World Bank and IMF move to avert oil-led defaults

By Magazine Desk
Mon, 02, 16

Officials from the International Monetary Fund and the World Bank will be in Azerbaijan today to discuss a possible $4bn emergency loan package in what risks becoming the first of a series of bailouts resulting from falling oil prices.

By Jack Farchy and Shawn Donnan

Officials from the International Monetary Fund and the World Bank will be in Azerbaijan today to discuss a possible $4bn emergency loan package in what risks becoming the first of a series of bailouts resulting from falling oil prices.

The mission to Baku, which follows a currency crisis triggered by the collapse in oil prices, comes amid concern at the IMF and World Bank over emerging market producers.

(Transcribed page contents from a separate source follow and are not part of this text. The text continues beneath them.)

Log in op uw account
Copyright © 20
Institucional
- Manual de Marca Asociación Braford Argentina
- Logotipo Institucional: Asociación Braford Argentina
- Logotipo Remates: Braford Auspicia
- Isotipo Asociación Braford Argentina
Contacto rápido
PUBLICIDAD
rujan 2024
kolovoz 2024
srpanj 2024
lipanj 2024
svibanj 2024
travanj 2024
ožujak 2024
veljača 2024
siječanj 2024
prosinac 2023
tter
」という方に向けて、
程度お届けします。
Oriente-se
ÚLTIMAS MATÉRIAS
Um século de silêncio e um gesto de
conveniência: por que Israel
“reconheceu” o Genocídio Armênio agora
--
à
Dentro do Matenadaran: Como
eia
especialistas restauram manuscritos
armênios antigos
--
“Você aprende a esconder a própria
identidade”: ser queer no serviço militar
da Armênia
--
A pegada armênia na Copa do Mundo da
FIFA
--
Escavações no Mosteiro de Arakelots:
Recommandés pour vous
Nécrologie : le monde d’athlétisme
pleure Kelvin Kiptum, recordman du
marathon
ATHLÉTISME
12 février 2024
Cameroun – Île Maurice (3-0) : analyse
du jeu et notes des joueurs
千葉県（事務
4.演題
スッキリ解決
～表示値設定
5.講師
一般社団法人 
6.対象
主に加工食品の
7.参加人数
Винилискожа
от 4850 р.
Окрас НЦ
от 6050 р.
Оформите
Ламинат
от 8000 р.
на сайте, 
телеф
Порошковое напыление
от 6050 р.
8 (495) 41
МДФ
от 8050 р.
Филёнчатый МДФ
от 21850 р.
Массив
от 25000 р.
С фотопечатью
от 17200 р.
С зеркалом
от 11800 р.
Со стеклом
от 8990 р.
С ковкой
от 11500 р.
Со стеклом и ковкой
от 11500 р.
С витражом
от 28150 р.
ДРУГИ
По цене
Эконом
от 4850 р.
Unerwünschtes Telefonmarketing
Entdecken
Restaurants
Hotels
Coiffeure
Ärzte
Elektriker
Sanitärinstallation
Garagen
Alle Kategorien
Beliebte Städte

The fund and the bank have also been monitoring developments in other oil-producing countries such as Brazil, which is now mired in its worst recession in more than a century, and Ecuador. The oil-driven crisis in Venezuela has even raised the possibility of repaired relations between the fund and Caracas, which IMF staff last visited more than a decade ago.

Azerbaijan depends on oil and gas for 95 per cent of its exports and the fallout of its currency weakness has sparked a series of protests across the country,  rattling the government of President Ilham Aliyev. Last week the former Soviet republic resorted to capital controls in response to the collapse in oil prices, imposing a 20 per cent tax on exporting foreign currency. The manat has fallen 35 per cent since the central bank in December abandoned a dollar peg after spending more than half its reserves in a year.

The IMF team would be in Baku from today until February 4 for “a fact-finding staff visit at the authorities’ request”, the IMF said. It would discuss possible “technical assistance” and “assess possible financing needs”. The financing package under discussion was worth about $4bn, people familiar with the discussions said.

The World Bank said that the IMF and it were discussing with the government immediate and longer-term measures “in response to the pressure on the local currency and low oil prices”.

The World Bank predicted this week that crude prices would average just $37 a barrel this year and warned of long- term consequences. It also cautioned that both producers and commodity markets faced the risk of a bigger than expected slowdown in major oil-consuming emerging economies like China.

“These are bad times for oil producers and their creditors,” Oxford Economics warned clients yesterday. “History provides reason for extreme pessimism on the likely fortunes of commodity producers; suggesting that [emerging markets] are prone to default and that commodity slumps are possibly the biggest cause of defaults.”

Christine Lagarde, IMF managing director, began the year in Nigeria where she warned that Africa’s largest economy faced “tough choices”.

Discussions with Baku are at an early stage and the government may yet opt to go without support from the IMF, people familiar with the matter said.   While Azerbaijan’s central bank reserves have fallen dramatically in the past year, the country has little debt.